The named plaintiffs in a putative class action must offer affirmative evidence—beyond just the allegations in their complaint—sufficient to satisfy each of the elements of Federal Rule of Civil Procedure 23. Among other things, they must show that there are questions of law or fact common to the class, and the claims or defenses of the named plaintiffs are typical of the claims or defenses of the class. To gather evidence to make these showings, the named plaintiffs are entitled to conduct discovery of the defendant, and they also are subject to discovery by the defendant. Sometimes, however, a defendant seeks discovery not only of the named plaintiffs, but also of other members of the putative class—i.e., individuals who fall within the class definition, but who did not elect to join the lawsuit, may not even know about the lawsuit, and may not even know that they may have been wronged by the defendant.

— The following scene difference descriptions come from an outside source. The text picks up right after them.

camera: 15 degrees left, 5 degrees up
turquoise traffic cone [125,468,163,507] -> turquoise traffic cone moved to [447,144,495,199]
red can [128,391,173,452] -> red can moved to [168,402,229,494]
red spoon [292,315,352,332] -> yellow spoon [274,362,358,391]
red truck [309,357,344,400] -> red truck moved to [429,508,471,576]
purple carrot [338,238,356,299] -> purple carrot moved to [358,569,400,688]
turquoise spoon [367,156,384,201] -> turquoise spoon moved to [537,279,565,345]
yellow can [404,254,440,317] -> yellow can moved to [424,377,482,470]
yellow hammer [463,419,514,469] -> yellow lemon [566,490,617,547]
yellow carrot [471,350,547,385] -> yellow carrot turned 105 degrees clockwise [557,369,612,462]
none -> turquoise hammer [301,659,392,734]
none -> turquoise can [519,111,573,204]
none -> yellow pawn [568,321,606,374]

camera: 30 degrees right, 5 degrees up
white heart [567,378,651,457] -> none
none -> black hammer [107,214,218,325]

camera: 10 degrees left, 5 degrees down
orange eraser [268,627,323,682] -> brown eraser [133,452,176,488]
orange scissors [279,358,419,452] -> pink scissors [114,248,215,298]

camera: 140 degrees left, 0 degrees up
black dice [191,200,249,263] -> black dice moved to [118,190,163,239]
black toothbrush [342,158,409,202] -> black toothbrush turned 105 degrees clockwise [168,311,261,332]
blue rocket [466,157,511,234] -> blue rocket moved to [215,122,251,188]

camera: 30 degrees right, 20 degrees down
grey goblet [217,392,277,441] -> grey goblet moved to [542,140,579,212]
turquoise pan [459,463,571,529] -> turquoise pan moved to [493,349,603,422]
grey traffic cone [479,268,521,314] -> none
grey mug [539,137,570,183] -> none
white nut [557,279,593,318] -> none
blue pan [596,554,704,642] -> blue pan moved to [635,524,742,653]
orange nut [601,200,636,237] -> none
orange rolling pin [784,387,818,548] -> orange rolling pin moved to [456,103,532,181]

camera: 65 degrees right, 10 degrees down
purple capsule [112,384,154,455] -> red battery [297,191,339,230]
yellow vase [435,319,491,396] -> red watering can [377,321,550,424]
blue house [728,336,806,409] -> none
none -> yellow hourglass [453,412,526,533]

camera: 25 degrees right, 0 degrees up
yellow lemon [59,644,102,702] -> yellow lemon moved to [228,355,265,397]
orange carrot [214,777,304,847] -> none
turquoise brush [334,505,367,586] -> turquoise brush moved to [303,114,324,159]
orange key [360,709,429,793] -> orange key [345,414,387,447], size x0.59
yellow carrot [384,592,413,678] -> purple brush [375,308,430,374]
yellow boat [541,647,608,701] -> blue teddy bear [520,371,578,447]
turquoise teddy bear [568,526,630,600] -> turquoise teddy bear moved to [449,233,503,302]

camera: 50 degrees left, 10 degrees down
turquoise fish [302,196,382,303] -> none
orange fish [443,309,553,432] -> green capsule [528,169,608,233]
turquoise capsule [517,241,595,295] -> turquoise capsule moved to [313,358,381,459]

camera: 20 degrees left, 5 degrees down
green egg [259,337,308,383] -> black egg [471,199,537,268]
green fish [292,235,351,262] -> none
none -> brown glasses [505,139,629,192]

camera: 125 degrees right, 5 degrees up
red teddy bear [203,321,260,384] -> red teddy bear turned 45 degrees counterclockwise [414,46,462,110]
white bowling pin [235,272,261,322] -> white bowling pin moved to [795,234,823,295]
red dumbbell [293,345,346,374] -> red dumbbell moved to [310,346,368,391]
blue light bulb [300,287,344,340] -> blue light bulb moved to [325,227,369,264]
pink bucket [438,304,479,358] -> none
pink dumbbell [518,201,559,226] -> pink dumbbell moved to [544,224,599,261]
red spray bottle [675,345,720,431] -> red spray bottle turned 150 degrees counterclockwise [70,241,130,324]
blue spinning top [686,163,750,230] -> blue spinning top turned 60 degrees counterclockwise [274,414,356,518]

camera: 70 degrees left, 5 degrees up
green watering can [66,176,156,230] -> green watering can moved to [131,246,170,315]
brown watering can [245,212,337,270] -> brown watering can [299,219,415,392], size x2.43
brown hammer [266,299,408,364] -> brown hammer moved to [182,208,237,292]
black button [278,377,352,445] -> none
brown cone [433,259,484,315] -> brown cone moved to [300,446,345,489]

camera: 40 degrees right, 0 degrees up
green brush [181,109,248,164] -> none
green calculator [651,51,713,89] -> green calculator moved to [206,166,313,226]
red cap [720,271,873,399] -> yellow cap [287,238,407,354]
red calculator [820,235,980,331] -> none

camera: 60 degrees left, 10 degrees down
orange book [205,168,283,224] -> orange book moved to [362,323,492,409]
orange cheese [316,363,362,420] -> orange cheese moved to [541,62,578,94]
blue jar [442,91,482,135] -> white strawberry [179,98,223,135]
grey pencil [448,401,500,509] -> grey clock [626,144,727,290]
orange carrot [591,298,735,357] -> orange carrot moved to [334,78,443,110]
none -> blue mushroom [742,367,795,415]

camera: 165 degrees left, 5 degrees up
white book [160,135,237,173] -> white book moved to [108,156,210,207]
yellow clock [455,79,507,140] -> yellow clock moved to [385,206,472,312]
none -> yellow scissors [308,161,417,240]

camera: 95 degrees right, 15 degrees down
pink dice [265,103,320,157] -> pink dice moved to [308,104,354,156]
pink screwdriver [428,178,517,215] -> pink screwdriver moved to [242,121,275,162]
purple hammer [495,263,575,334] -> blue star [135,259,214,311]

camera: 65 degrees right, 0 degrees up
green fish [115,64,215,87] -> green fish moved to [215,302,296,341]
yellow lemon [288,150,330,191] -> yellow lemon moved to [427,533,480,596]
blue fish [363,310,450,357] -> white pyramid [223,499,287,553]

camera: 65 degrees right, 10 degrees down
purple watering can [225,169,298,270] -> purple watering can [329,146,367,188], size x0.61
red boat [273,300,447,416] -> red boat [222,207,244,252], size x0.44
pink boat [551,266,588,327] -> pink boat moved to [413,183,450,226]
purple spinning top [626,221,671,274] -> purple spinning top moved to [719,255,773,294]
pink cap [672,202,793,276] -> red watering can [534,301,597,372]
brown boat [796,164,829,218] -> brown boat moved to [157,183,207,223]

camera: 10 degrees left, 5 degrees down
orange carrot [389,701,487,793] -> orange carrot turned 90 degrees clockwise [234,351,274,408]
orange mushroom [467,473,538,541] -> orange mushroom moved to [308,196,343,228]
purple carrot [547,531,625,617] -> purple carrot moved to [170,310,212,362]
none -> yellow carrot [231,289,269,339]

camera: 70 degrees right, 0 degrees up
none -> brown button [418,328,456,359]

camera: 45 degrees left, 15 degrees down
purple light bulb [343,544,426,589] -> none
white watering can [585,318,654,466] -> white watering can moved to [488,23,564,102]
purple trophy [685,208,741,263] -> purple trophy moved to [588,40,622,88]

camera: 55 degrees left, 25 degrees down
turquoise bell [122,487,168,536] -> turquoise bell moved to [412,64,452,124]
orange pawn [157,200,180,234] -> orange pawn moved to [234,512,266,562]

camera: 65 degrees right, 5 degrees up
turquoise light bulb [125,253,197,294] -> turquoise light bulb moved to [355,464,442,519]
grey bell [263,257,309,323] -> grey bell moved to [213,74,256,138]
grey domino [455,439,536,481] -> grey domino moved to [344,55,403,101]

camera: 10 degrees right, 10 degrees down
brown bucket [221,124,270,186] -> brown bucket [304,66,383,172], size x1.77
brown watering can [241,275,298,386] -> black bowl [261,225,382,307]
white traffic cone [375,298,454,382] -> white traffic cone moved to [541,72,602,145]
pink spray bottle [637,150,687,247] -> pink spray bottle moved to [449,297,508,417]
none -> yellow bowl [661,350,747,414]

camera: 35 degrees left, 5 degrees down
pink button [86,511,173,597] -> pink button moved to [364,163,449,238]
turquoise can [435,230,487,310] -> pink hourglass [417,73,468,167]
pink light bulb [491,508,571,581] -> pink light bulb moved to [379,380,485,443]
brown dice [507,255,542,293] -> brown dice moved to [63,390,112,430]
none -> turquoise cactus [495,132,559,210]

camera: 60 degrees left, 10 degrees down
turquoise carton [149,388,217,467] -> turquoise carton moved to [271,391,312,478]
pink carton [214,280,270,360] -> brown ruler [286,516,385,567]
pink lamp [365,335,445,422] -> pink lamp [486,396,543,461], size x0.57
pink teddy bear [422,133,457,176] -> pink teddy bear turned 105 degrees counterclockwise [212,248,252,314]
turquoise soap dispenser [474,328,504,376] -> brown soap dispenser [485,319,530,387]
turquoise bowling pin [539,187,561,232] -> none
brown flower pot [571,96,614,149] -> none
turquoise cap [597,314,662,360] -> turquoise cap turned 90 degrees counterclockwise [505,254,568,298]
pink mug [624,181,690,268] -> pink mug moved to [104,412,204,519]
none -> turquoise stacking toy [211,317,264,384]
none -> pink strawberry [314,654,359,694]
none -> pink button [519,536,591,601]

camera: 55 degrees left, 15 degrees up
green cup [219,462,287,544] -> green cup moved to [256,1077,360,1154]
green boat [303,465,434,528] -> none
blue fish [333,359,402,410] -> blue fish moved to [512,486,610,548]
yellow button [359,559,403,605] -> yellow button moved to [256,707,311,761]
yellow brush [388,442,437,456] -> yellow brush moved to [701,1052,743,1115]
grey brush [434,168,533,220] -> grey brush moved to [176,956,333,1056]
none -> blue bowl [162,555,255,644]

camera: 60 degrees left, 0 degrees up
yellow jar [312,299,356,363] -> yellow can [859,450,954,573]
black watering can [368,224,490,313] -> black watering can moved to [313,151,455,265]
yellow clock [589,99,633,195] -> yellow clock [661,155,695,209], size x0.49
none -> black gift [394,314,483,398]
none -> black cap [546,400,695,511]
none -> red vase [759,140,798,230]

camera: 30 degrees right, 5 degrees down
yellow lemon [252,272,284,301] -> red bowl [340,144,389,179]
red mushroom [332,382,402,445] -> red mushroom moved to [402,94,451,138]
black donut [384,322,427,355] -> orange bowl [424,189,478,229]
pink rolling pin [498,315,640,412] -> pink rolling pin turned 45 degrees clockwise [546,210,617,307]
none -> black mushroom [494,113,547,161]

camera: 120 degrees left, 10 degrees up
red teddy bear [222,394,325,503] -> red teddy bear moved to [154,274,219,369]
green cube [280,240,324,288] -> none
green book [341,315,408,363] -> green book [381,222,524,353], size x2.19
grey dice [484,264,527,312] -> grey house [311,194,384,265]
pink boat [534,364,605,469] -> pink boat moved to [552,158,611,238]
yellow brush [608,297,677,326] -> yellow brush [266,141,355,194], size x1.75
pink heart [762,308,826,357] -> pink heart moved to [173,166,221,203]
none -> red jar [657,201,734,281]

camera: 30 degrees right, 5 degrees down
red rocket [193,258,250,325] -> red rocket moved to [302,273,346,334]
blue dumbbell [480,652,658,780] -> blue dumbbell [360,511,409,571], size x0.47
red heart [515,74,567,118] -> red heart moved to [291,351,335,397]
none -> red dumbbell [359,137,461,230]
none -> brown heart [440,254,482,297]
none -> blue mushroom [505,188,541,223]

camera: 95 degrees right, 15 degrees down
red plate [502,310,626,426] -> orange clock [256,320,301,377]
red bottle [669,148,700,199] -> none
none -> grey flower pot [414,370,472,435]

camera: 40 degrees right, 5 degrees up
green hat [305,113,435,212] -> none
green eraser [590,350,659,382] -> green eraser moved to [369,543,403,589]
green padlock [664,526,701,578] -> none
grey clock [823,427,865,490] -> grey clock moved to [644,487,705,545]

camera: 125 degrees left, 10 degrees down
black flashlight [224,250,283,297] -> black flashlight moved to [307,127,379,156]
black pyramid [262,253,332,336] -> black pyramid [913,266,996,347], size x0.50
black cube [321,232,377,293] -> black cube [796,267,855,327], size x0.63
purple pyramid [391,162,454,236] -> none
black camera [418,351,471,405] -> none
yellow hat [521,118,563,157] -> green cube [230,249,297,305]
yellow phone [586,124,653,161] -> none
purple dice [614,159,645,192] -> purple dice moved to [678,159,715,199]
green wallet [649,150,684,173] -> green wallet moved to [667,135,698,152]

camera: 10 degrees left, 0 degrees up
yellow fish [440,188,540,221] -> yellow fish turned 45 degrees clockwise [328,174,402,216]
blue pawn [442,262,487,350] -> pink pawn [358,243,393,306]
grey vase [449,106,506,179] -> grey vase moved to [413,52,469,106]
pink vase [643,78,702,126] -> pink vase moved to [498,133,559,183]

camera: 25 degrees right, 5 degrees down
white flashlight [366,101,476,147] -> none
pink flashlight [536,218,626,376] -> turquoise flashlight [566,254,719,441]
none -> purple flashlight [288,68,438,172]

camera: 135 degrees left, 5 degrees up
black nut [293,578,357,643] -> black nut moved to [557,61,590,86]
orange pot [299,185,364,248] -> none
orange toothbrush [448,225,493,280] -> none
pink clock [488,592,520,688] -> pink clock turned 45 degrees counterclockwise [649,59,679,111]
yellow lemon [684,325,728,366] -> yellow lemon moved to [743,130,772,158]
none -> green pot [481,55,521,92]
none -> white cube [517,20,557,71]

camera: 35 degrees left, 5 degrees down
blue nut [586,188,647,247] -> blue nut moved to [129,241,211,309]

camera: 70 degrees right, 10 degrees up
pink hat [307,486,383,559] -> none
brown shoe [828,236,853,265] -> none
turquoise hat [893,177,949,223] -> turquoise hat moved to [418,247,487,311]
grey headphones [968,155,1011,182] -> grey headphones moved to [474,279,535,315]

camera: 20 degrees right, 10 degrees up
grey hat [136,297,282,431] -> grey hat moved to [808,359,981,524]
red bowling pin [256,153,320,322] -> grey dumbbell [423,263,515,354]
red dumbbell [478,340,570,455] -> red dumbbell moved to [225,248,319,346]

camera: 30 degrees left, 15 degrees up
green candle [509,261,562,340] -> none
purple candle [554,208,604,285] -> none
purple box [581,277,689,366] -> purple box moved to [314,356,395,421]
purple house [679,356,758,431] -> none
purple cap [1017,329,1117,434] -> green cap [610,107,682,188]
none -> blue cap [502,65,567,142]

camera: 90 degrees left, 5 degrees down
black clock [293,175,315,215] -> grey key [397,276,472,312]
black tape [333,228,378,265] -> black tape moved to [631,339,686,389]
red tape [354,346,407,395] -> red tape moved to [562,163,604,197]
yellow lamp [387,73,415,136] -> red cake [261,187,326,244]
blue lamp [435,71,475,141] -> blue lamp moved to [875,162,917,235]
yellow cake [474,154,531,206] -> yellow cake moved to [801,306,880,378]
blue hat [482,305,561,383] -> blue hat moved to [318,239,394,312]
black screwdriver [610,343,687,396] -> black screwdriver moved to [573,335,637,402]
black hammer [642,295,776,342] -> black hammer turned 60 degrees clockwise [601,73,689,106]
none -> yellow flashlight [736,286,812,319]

In such circumstances, courts must address the extent to which such absent class members should be subjected to discovery.

Southern District Judge Lewis J. Liman recently addressed this issue in Fishon v. Peloton Interactive, 2020 WL 4284154 (S.D.N.Y. July 27, 2020). In Fishon, Liman concluded that, under the specific circumstances of this case, the defendant’s need for discovery from absent class members outweighed the burden that the discovery would impose on the absent class members, and he therefore authorized it.